-- Start Records supplied --
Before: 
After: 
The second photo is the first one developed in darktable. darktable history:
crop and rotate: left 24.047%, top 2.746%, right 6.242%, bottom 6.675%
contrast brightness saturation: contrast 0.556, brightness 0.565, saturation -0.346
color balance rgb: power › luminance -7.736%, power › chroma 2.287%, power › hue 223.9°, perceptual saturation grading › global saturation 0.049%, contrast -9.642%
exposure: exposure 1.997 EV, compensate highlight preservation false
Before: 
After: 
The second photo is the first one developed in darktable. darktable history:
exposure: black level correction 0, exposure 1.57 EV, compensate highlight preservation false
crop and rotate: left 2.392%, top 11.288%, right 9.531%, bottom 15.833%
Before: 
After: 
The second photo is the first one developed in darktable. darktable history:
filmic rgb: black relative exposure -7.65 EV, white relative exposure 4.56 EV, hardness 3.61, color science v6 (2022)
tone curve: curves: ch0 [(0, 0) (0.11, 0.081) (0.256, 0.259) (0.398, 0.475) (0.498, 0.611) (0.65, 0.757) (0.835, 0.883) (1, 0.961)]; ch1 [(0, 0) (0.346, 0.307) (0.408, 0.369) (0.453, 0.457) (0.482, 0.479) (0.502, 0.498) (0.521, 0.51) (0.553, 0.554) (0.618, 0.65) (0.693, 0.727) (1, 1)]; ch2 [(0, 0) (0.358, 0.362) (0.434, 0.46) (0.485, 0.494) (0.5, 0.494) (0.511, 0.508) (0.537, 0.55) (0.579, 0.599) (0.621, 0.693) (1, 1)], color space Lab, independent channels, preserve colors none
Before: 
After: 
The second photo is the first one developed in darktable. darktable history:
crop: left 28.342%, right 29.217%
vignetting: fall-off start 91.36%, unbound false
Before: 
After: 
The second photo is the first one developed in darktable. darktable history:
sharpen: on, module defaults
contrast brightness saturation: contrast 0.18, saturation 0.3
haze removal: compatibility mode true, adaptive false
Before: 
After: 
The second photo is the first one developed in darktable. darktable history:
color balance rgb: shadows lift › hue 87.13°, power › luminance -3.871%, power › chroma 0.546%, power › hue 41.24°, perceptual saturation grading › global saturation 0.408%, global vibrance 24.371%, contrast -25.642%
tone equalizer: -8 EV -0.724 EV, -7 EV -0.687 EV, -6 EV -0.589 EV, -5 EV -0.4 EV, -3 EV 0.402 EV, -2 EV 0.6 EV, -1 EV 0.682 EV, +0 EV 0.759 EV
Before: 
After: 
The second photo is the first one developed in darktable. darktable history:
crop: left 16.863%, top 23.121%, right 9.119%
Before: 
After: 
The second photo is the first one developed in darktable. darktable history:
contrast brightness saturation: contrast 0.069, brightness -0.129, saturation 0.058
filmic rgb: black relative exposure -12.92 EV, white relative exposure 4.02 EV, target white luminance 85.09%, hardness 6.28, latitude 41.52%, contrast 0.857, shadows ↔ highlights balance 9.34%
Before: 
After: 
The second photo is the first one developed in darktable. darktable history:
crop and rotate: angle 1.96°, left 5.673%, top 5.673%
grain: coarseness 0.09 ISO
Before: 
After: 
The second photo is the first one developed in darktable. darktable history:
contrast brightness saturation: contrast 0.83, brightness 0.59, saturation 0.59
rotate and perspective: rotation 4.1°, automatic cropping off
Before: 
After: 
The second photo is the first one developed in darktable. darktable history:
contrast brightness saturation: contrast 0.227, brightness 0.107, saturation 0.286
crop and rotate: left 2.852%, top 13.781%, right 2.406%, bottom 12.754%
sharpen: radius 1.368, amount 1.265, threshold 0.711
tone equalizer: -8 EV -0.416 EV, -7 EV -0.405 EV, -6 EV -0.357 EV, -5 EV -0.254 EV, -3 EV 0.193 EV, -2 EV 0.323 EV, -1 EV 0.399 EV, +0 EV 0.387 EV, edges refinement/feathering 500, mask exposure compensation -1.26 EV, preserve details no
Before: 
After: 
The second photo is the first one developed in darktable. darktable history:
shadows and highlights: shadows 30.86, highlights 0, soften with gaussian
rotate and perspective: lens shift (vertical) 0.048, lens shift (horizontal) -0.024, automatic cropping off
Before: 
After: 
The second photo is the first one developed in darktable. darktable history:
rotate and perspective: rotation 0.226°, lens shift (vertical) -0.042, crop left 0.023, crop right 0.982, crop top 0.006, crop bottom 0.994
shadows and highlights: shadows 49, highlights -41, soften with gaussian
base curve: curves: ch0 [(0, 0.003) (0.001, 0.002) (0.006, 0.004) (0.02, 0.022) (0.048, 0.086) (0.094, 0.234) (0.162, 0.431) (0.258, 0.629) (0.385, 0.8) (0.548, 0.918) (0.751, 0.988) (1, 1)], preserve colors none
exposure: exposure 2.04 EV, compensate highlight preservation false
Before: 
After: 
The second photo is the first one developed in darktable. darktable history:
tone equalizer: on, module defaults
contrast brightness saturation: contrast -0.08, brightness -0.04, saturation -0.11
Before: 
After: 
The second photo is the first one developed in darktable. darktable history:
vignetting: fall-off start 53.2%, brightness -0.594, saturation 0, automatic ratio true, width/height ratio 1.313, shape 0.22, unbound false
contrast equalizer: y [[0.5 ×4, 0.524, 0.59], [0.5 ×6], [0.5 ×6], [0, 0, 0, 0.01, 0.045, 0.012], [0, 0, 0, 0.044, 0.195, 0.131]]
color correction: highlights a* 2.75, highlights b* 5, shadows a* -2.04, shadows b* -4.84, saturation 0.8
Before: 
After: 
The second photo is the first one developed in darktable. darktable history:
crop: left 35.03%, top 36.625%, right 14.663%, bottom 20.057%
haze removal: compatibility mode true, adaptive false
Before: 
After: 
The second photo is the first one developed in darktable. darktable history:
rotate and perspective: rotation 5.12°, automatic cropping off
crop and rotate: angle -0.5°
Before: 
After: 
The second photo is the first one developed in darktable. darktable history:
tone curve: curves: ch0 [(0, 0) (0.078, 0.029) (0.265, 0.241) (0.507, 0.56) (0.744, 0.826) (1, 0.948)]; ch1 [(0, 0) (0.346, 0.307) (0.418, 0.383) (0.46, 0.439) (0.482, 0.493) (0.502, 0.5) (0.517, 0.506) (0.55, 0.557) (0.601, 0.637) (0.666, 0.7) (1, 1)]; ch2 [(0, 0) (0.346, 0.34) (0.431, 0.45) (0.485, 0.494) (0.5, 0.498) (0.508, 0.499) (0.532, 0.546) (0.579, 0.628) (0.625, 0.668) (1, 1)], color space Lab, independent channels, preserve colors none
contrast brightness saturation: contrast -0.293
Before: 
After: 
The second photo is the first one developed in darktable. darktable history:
-- End Records supplied --
* Given instruction
Can you rewrite all the records above, changing every "developed" to "processed" and leaving everything else as it is?

* The solution
Before: 
After: 
The second photo is the first one processed in darktable. darktable history:
crop and rotate: left 24.047%, top 2.746%, right 6.242%, bottom 6.675%
contrast brightness saturation: contrast 0.556, brightness 0.565, saturation -0.346
color balance rgb: power › luminance -7.736%, power › chroma 2.287%, power › hue 223.9°, perceptual saturation grading › global saturation 0.049%, contrast -9.642%
exposure: exposure 1.997 EV, compensate highlight preservation false
Before: 
After: 
The second photo is the first one processed in darktable. darktable history:
exposure: black level correction 0, exposure 1.57 EV, compensate highlight preservation false
crop and rotate: left 2.392%, top 11.288%, right 9.531%, bottom 15.833%
Before: 
After: 
The second photo is the first one processed in darktable. darktable history:
filmic rgb: black relative exposure -7.65 EV, white relative exposure 4.56 EV, hardness 3.61, color science v6 (2022)
tone curve: curves: ch0 [(0, 0) (0.11, 0.081) (0.256, 0.259) (0.398, 0.475) (0.498, 0.611) (0.65, 0.757) (0.835, 0.883) (1, 0.961)]; ch1 [(0, 0) (0.346, 0.307) (0.408, 0.369) (0.453, 0.457) (0.482, 0.479) (0.502, 0.498) (0.521, 0.51) (0.553, 0.554) (0.618, 0.65) (0.693, 0.727) (1, 1)]; ch2 [(0, 0) (0.358, 0.362) (0.434, 0.46) (0.485, 0.494) (0.5, 0.494) (0.511, 0.508) (0.537, 0.55) (0.579, 0.599) (0.621, 0.693) (1, 1)], color space Lab, independent channels, preserve colors none
Before: 
After: 
The second photo is the first one processed in darktable. darktable history:
crop: left 28.342%, right 29.217%
vignetting: fall-off start 91.36%, unbound false
Before: 
After: 
The second photo is the first one processed in darktable. darktable history:
sharpen: on, module defaults
contrast brightness saturation: contrast 0.18, saturation 0.3
haze removal: compatibility mode true, adaptive false
Before: 
After: 
The second photo is the first one processed in darktable. darktable history:
color balance rgb: shadows lift › hue 87.13°, power › luminance -3.871%, power › chroma 0.546%, power › hue 41.24°, perceptual saturation grading › global saturation 0.408%, global vibrance 24.371%, contrast -25.642%
tone equalizer: -8 EV -0.724 EV, -7 EV -0.687 EV, -6 EV -0.589 EV, -5 EV -0.4 EV, -3 EV 0.402 EV, -2 EV 0.6 EV, -1 EV 0.682 EV, +0 EV 0.759 EV
Before: 
After: 
The second photo is the first one processed in darktable. darktable history:
crop: left 16.863%, top 23.121%, right 9.119%
Before: 
After: 
The second photo is the first one processed in darktable. darktable history:
contrast brightness saturation: contrast 0.069, brightness -0.129, saturation 0.058
filmic rgb: black relative exposure -12.92 EV, white relative exposure 4.02 EV, target white luminance 85.09%, hardness 6.28, latitude 41.52%, contrast 0.857, shadows ↔ highlights balance 9.34%
Before: 
After: 
The second photo is the first one processed in darktable. darktable history:
crop and rotate: angle 1.96°, left 5.673%, top 5.673%
grain: coarseness 0.09 ISO
Before: 
After: 
The second photo is the first one processed in darktable. darktable history:
contrast brightness saturation: contrast 0.83, brightness 0.59, saturation 0.59
rotate and perspective: rotation 4.1°, automatic cropping off
Before: 
After: 
The second photo is the first one processed in darktable. darktable history:
contrast brightness saturation: contrast 0.227, brightness 0.107, saturation 0.286
crop and rotate: left 2.852%, top 13.781%, right 2.406%, bottom 12.754%
sharpen: radius 1.368, amount 1.265, threshold 0.711
tone equalizer: -8 EV -0.416 EV, -7 EV -0.405 EV, -6 EV -0.357 EV, -5 EV -0.254 EV, -3 EV 0.193 EV, -2 EV 0.323 EV, -1 EV 0.399 EV, +0 EV 0.387 EV, edges refinement/feathering 500, mask exposure compensation -1.26 EV, preserve details no
Before: 
After: 
The second photo is the first one processed in darktable. darktable history:
shadows and highlights: shadows 30.86, highlights 0, soften with gaussian
rotate and perspective: lens shift (vertical) 0.048, lens shift (horizontal) -0.024, automatic cropping off
Before: 
After: 
The second photo is the first one processed in darktable. darktable history:
rotate and perspective: rotation 0.226°, lens shift (vertical) -0.042, crop left 0.023, crop right 0.982, crop top 0.006, crop bottom 0.994
shadows and highlights: shadows 49, highlights -41, soften with gaussian
base curve: curves: ch0 [(0, 0.003) (0.001, 0.002) (0.006, 0.004) (0.02, 0.022) (0.048, 0.086) (0.094, 0.234) (0.162, 0.431) (0.258, 0.629) (0.385, 0.8) (0.548, 0.918) (0.751, 0.988) (1, 1)], preserve colors none
exposure: exposure 2.04 EV, compensate highlight preservation false
Before: 
After: 
The second photo is the first one processed in darktable. darktable history:
tone equalizer: on, module defaults
contrast brightness saturation: contrast -0.08, brightness -0.04, saturation -0.11
Before: 
After: 
The second photo is the first one processed in darktable. darktable history:
vignetting: fall-off start 53.2%, brightness -0.594, saturation 0, automatic ratio true, width/height ratio 1.313, shape 0.22, unbound false
contrast equalizer: y [[0.5 ×4, 0.524, 0.59], [0.5 ×6], [0.5 ×6], [0, 0, 0, 0.01, 0.045, 0.012], [0, 0, 0, 0.044, 0.195, 0.131]]
color correction: highlights a* 2.75, highlights b* 5, shadows a* -2.04, shadows b* -4.84, saturation 0.8
Before: 
After: 
The second photo is the first one processed in darktable. darktable history:
crop: left 35.03%, top 36.625%, right 14.663%, bottom 20.057%
haze removal: compatibility mode true, adaptive false
Before: 
After: 
The second photo is the first one processed in darktable. darktable history:
rotate and perspective: rotation 5.12°, automatic cropping off
crop and rotate: angle -0.5°
Before: 
After: 
The second photo is the first one processed in darktable. darktable history:
tone curve: curves: ch0 [(0, 0) (0.078, 0.029) (0.265, 0.241) (0.507, 0.56) (0.744, 0.826) (1, 0.948)]; ch1 [(0, 0) (0.346, 0.307) (0.418, 0.383) (0.46, 0.439) (0.482, 0.493) (0.502, 0.5) (0.517, 0.506) (0.55, 0.557) (0.601, 0.637) (0.666, 0.7) (1, 1)]; ch2 [(0, 0) (0.346, 0.34) (0.431, 0.45) (0.485, 0.494) (0.5, 0.498) (0.508, 0.499) (0.532, 0.546) (0.579, 0.628) (0.625, 0.668) (1, 1)], color space Lab, independent channels, preserve colors none
contrast brightness saturation: contrast -0.293
Before: 
After: 
The second photo is the first one processed in darktable. darktable history:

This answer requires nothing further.